Which makes the decision to appoint Rose a high-stakes move. Insiders describe her as a skilled operator and a sharp strategist. And yet she’s stepping into one of the most difficult jobs in advertising just as the stakes are getting higher.
One ex-WPP executive who now works at an independent agency but who previously worked with Rose on a strategy level, expects Rose to bring discipline to WPP’s organizational management at a higher level.
“Cindy is disciplined, versatile, and excellent with enterprise clients,” said the exec, who sees the potential for closer connection between Microsoft and WPP, not dissimilar to the holdco’s acquisition of Infosum months after hiring its CEO Brian Lesser. “She will tell the story well to clients and investors about the confluence of technologies, experiences and communications. She’s also a strong operator and will guide the mix of centralized and decentralized functions.”
Does this mean Microsoft will buy WPP or vice versa? Not likely, but the exec speculated that “this may also be an option play for Microsoft to pull another Razorfish,” pointing to the Lesser/Infosum connection as a blueprint for Microsoft getting back into the agency business after selling Razorfish in 2009.
Ultimately, the job ahead is about building trust and coherence in an environment that still feels fragmented for many clients. That means Rose’s choices, from structure tweaks to tech investments, will need to help CMOs navigate a maze of rising costs, tighter budgets and the growing impact of generative AI on everything from search to creative to paid media at large.
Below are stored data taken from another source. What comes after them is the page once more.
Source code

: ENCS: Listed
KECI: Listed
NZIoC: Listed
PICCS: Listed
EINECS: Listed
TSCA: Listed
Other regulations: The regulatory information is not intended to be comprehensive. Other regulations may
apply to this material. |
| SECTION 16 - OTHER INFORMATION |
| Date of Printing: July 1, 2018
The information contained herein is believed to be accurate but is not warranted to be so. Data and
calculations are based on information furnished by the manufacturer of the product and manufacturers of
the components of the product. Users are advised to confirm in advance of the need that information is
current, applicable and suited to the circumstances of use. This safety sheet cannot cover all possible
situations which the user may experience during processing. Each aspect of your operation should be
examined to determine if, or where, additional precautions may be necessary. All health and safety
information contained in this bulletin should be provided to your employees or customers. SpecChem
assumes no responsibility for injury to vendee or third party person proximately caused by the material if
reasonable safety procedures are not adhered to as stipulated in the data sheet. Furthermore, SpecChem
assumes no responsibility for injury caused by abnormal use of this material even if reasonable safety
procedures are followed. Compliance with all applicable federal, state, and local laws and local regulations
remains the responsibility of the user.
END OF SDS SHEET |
“This is against a backdrop of a need to reduce waste in paid spend, including reducing duplicated reach and frequency,” said Jay B. Wilson, vp analyst at Gartner for Marketing Leaders. “The extent to which Rose can focus WPP on helping clients with these challenges will be a good indicator of value that will keep clients at the holdco.”
Whatever shape Rose’s strategy takes, one thing is clear: clients won’t wait for a narrative. They’ll wait for results.
Anush Prabhu, founder of consultancy Braindrops Strategy and former global head of strategy at WPP’s EssenceMediacom, sees Rose’s hire as key to bridging the gap between WPP’s aspirations and its current state.
“Cindy checks all the right boxes for an industry being heavily transformed by technology, at a holding company perceived to be behind the curve,” said Prabhu, who cited her board-member experience as an advantage. Rose is “an impressive tech leader from the outside, with enough knowledge of the inside …. It will be interesting to see how she shapes the company and industry’s vision around creativity.”
Less optimistic is another exec who’s worked at both WPP and Microsoft, who worries that someone coming from Microsoft’s culture may not fit well in a company that sells marketing services.
The exec, who spoke on condition of anonymity, wondered whether Rose will turn out more like David Kenny, who has successfully bridged tech and agency cultures over his career, or Marissa Mayer, whose tenure running Yahoo after Google was seen, fairly or unfairly, as less successful.
Forrester analyst Jay Pattisall added a similar note of caution regarding Rose’s outsider status.
“It’s important for WPP and Cindy Rose to remember that fundamentally, WPP is not a software company,” he said. “It is a services company that leverages software for value in combination with its services.”